Pied Piper has lost his touch
Joe Meixell | Thursday, September 2, 2004
For more than a decade R. Kelly has been the King of R&B.
The Pied Piper, the moniker which Kelly currently uses, has more No. 1 hits than any comparable artist of his genre and has won numerous Grammys and Soul Train Awards along the way. Much like his literary counterpart, Kelly has enchanted the public with his music. By exploring such topics as sex, lust, love, gang violence and Christianity, he has gained a diverse following including devout R&B fans and teeny-boppers. The same man who created the raunchy sex-anthems, “Bump and Grind,” “You Remind of Something” and “Feelin’ on Yo Booty” also generated such inspirational hits as ” I Believe I Can Fly” and “The World’s Greatest.” Still, with so much success, Kelly has had his fair share of problems. The much-publicized R. Kelly Sex Tape of 2002 accompanied his recent indictment for sexual misconduct with a minor. Such transgressions have done much to damage the singers’ reputation and ultimately jeopardize his career.
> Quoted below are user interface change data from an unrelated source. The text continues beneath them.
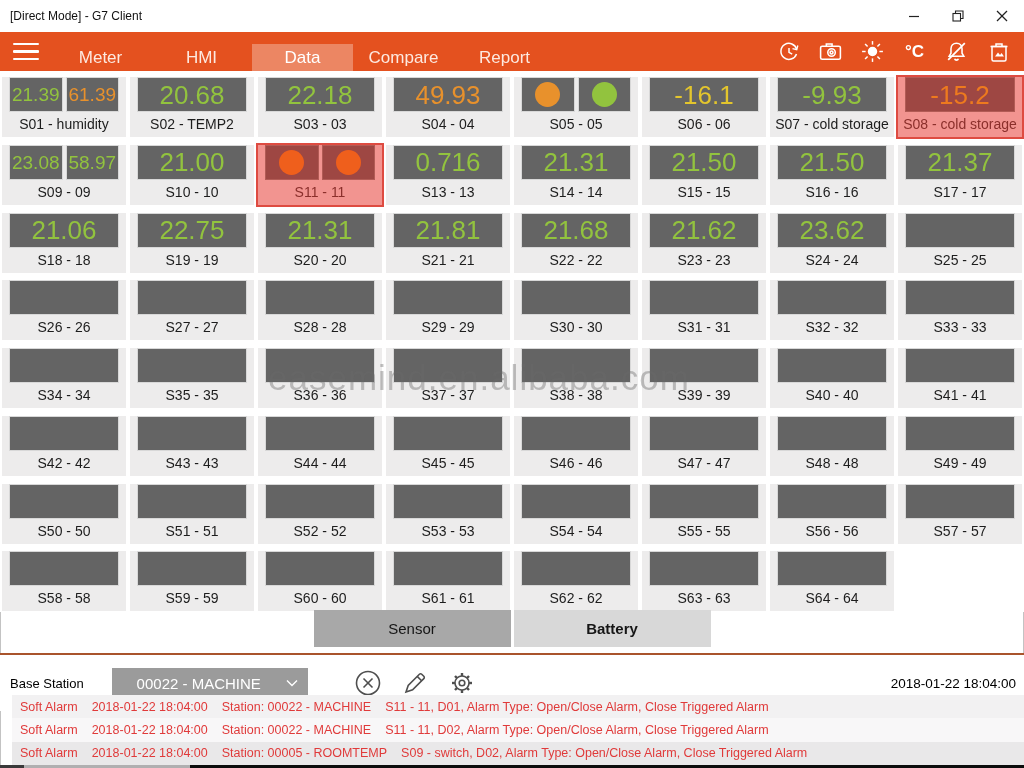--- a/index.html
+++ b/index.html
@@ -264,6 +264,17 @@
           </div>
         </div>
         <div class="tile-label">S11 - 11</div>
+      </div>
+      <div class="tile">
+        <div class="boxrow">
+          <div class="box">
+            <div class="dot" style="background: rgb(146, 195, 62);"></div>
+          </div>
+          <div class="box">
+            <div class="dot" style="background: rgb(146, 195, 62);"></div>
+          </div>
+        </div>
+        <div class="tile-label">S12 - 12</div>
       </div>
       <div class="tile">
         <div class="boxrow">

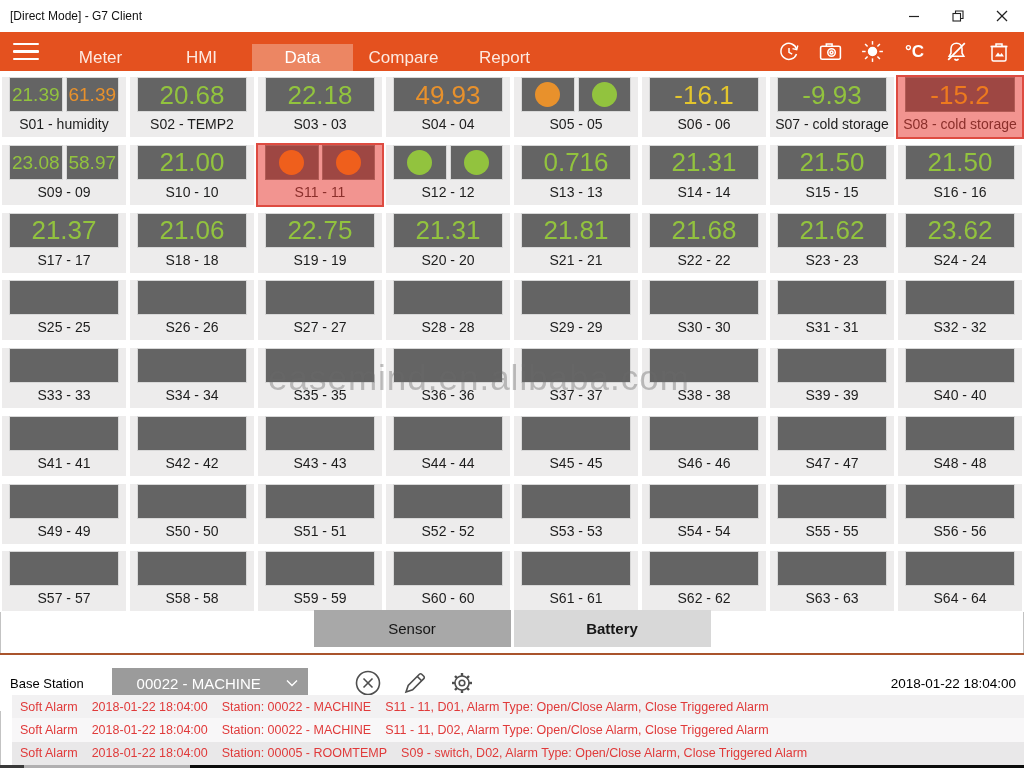--- a/index.html
+++ b/index.html
@@ -52,7 +52,7 @@
   
   .station-bar { position:absolute; top:653px; left:0; width:1024px; height:58px; background:#fff; border-top:2px solid #A9542C; display:flex; align-items:center; }
   .station-label { font-size:13px; color:#000; padding-left:10px; }
-  .dropdown { margin-left:28px; width:196px; height:30px; background:#9B9B9B; display:flex; align-items:center; cursor:pointer; }
+  .dropdown { margin-left:20px; width:196px; height:30px; background:#9B9B9B; display:flex; align-items:center; cursor:pointer;flex-direction:column; }
   .dropdown .dd-value { flex:1; text-align:center; color:#fff; font-size:15px; }
   .dropdown .dd-chev { padding-right:10px; display:flex; }
   .sb-icons { display:flex; align-items:center; gap:17px; margin-left:45px; }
R. Kelly’s new work, “Happy People/ U Saved Me,” represents an emphatic appeal to the public for a second chance. The double CD, unlike his previous efforts, attempts to reconcile Kelly with his fans by avoiding all sexual overtones and ramping up the “I am a sinner and God is good” mantra. The balladeer tries his best to let the listener know he is sorry for his mistakes and grateful for the opportunity to redeem himself. Nevertheless, since the CD is so unlike Kelly’s other works, one is never really sure if it’s a public relations move or an actual movement towards Christ by the Pied Piper.
At any length, the first album, “Happy People,” displays why Kelly has clearly lost his way. The album is a collection of 11 songs whose main purpose, as stated by Kelly too many times in the introduction of each song, is to make the listener dance. Nearly every song employs what has become known as the Chicago step beat: a slow relaxed groove reminiscent of some of Frankie Beverly’s work. With his songs titled “Love Street,” “Love Signals” and “Steppin’ into Heaven,” Kelly makes it obvious that by loving and “stepping” everyone can be happy. Despite the subject matter, every track ends ups sounding like a remix of the remix of “Step in the Name of Love” from Kelly’s last release, “Chocolate Factory”.
The lone standout on “Happy People” is Kelly’s tribute to Marvin Gaye, “If I Could Make the World Dance.” With its relaxed mellow beat and smooth melody, the song sounds a lot like Gaye’s “Mercy Mercy Me.” Even the lyrics are reminiscent of Gaye’s call to peace: “Picture us in a land / where there is no more war / shakings hands with my brother / respecting my sister / I’m offering a dance that heals / a melody that you can feel / love is the key all it takes is you me / If I could make the world dance.” If only Kelly would realize how to make more songs like this song, he might actually get the listener to dance without having to ask or tell him or her to.
“U Saved Me,” the second disc, is what one might consider Kelly’s heartfelt apology. Each and every song is a gospel testimony for 2004. They use the lyrical styling often found on Kelly’s urban hits while surrounding them with lush contemporary R&B beats and melodies. Many of the songs focus entirely on the power of prayer. For example, “Prayer Changes” tells the story of a family suffering from numerous issues such as alcoholism, domestic violence, marital troubles and difficulties performing in school. The refrain of prayer changes lets the listener know prayer can make all things possible – even Kelly shedding the old role he embraced as a smooth-talking sex addict.
Overall, “Happy People / U Saved Me” reveals two significant things about Kelly. First, even though he is not quite the artist the world knew before the sex scandals, he is still capable of stringing together not one, but two albums that are below his old standards but not bad to listen to. Although the songs on both albums are somewhat repetitive in terms of both sound and message, the message itself will appeal to Kelly’s core listeners and will even get a few people to dance.
Nonetheless, these albums demonstrate Kelly’s difficulty in reconciling his past transgressions and his Christian faith with his pop icon status. No longer is he willing to explore sex in a manner few have ever attempted before or even move R&B in a slightly different direction. Thus Happy People/ U Saved Me begs the question: Will the Pied Piper ever be able to redeem himself after leading the children so far astray?